El sol quebraba en naranjas y grises unas pocas nubes. Me zambullí apenas despierto a la pileta contigua a la cabaña. Treinta y siete grados rezaba el cartel. Escuché una risa plena y jocunda más abajo, en la pileta de 33 grados. Sin pensarlo bajé envuelto en una bata de toalla blanca, que me abrazaba dos veces, y vi a un hombre enorme con una chica, y a otro moreno de físico esculpido. Era Luciano Pavarotti, ella su secretaria portuguesa y él su cocinero, que conducía la avioneta parada a un kilómetro con sus zapatas para la arena.

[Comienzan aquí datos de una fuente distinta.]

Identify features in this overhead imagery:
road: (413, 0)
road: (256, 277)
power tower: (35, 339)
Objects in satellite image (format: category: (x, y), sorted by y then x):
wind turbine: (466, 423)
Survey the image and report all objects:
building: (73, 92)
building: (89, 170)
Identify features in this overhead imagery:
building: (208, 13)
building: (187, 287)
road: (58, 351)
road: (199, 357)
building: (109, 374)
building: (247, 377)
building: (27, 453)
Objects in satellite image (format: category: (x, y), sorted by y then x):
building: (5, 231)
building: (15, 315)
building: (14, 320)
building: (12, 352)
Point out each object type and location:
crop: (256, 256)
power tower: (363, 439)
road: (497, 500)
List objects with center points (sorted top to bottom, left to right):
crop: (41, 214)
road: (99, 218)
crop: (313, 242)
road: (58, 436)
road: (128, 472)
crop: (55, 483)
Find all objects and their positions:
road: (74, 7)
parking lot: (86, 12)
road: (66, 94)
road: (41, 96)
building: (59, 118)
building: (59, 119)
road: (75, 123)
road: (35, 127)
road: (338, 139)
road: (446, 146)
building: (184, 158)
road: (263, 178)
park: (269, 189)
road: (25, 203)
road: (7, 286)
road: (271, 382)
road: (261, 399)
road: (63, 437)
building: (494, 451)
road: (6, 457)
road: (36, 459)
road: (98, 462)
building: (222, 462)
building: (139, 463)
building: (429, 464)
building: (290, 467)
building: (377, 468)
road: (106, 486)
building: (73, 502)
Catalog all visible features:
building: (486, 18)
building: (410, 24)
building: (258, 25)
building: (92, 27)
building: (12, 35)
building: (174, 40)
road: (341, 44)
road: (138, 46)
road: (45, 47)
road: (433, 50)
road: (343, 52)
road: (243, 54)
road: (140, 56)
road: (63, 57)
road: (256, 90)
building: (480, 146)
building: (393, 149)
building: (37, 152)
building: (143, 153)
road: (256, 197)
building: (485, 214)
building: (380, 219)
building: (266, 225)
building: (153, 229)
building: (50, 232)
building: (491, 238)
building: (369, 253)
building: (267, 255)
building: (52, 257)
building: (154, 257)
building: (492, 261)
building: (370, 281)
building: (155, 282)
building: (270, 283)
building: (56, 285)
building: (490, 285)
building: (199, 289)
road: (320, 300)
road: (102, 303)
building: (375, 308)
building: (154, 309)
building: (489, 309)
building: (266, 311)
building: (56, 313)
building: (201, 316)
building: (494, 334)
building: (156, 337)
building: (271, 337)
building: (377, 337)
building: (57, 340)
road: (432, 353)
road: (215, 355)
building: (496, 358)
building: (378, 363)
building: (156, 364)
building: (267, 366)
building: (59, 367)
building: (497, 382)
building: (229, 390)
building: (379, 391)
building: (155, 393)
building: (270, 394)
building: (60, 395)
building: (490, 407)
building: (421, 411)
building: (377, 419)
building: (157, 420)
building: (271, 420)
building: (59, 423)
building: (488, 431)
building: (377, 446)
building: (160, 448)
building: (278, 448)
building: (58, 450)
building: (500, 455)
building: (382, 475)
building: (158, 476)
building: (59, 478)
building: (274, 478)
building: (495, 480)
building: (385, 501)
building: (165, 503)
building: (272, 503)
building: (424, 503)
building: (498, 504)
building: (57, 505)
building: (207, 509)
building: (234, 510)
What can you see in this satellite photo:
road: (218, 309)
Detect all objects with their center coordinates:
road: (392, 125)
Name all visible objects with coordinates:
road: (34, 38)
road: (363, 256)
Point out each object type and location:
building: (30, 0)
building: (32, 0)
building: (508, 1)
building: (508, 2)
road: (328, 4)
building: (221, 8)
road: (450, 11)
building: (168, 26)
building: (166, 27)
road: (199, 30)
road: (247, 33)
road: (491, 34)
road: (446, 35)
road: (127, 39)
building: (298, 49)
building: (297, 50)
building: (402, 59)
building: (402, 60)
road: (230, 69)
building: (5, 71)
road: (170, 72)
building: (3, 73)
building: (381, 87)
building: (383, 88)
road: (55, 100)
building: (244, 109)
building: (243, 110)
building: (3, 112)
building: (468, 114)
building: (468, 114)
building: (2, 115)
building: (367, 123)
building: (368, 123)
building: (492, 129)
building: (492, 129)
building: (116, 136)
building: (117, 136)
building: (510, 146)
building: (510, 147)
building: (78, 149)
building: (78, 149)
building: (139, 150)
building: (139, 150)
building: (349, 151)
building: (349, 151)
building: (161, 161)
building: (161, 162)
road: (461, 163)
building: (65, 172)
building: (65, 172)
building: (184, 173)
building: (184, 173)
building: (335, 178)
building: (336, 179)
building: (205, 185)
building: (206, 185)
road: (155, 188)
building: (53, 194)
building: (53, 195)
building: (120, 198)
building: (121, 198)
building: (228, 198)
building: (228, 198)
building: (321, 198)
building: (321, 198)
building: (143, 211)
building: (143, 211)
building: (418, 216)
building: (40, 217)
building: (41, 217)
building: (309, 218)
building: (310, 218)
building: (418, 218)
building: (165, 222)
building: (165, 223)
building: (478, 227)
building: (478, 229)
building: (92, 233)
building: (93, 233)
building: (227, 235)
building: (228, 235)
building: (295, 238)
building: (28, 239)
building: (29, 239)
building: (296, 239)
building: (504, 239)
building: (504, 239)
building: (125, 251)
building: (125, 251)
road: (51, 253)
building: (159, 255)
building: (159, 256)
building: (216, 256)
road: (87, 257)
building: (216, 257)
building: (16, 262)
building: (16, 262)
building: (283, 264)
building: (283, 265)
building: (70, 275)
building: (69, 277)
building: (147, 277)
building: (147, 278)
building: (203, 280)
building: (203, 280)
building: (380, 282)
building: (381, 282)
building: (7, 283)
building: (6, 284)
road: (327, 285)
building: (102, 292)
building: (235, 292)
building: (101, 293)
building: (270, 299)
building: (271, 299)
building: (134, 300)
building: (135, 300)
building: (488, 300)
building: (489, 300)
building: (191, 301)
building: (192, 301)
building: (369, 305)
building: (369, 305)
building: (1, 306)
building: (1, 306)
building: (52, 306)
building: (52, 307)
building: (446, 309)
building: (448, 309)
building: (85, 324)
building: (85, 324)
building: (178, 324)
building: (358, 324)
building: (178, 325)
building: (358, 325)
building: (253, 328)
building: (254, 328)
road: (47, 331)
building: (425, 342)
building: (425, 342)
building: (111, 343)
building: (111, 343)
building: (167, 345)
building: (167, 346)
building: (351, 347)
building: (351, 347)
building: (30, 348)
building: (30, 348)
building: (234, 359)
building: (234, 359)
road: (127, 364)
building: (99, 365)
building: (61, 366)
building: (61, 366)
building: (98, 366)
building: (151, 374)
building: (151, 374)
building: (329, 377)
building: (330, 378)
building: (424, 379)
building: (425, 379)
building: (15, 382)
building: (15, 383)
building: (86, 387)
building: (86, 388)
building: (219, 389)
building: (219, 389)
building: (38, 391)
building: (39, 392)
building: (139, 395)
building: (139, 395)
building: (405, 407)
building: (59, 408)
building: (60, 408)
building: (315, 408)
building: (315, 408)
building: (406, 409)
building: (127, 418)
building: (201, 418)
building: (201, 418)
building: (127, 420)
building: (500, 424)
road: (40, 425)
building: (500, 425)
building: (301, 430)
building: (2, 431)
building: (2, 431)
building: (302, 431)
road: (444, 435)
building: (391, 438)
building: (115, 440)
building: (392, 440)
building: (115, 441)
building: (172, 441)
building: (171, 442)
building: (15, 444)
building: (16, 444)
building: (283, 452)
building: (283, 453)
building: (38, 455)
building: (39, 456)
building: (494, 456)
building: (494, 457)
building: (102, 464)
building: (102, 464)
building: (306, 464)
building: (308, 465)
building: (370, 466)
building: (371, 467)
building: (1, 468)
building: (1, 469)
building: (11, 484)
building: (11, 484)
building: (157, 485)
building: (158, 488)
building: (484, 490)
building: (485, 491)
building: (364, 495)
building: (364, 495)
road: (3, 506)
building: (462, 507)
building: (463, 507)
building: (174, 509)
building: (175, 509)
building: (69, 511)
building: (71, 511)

Llamé a Magaly una y otra vez diciéndole que estaba Pavarotti. Ella se levantó por fin, esperando putearme por la broma mañanera, pero me abrazó no por cariño sino ante el estupor de ver al tenor y sus amigos.

Más tarde bajamos al pueblo y le dijimos a Amado: “Estaba Pavarotti”, pensando en que debiera darle las llaves de la ciudad. Él contestó ajustándose un pañuelo de seda con un anillo de cuero: “Sí lo vi, un hombre inmenso con la voz aniñada; hablamos un poquito. Jamás se dio cuenta de que yo era el intendente”.